*Stored data*.

○ ○ ○ ○

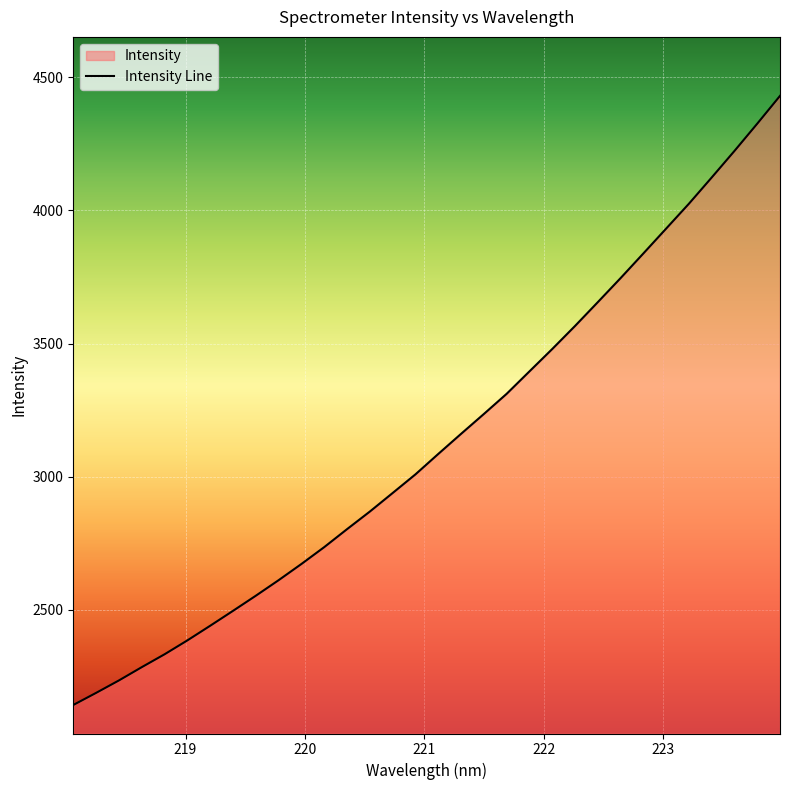

Reading left to right, transcribe all the data shown in this chart.

2142.6	2188.0	2234.7	2284.5	2333.0	2385.2	2440.1	2496.1	2552.9	2611.3	2672.2	2735.5	2802.9	2869.0	2938.7	3008.7	3085.3	3160.8	3235.3	3311.1	3395.3	3479.3	3565.8	3655.3	3745.6	3838.2	3931.5	4025.0	4123.4	4223.1	4325.5	4429.9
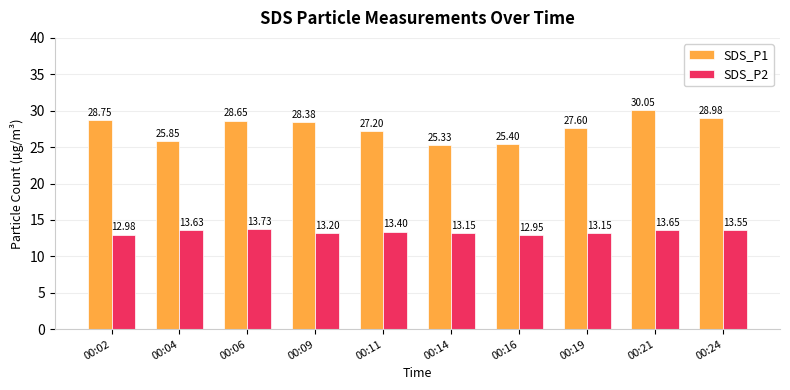

Does the chart contain any negative values?

No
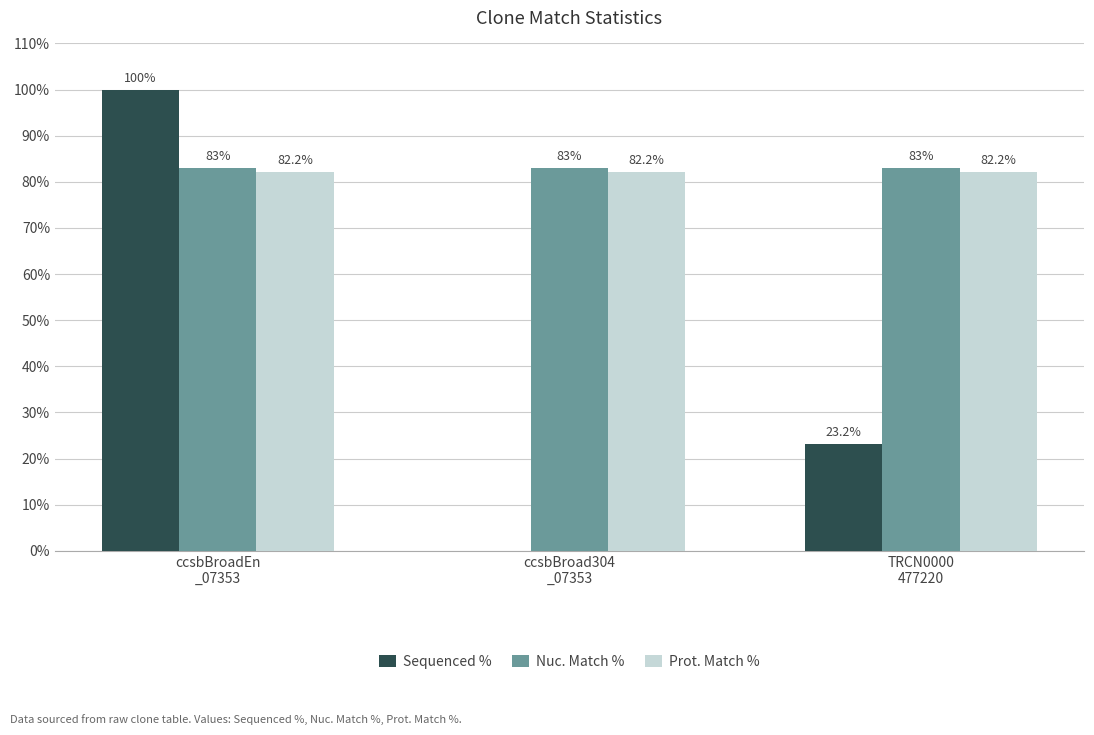

Where is Sequenced % nearest to the value 50?

TRCN0000
477220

○ ○ ○ ○

*Task*.
Rewrite the whole listing above with every "chart" changed to "graph" and nothing else altered, leaving out the pictures.

*Solution*.
Reading left to right, transcribe all the data shown in this graph.

2142.6	2188.0	2234.7	2284.5	2333.0	2385.2	2440.1	2496.1	2552.9	2611.3	2672.2	2735.5	2802.9	2869.0	2938.7	3008.7	3085.3	3160.8	3235.3	3311.1	3395.3	3479.3	3565.8	3655.3	3745.6	3838.2	3931.5	4025.0	4123.4	4223.1	4325.5	4429.9

Does the graph contain any negative values?

No

Where is Sequenced % nearest to the value 50?

TRCN0000
477220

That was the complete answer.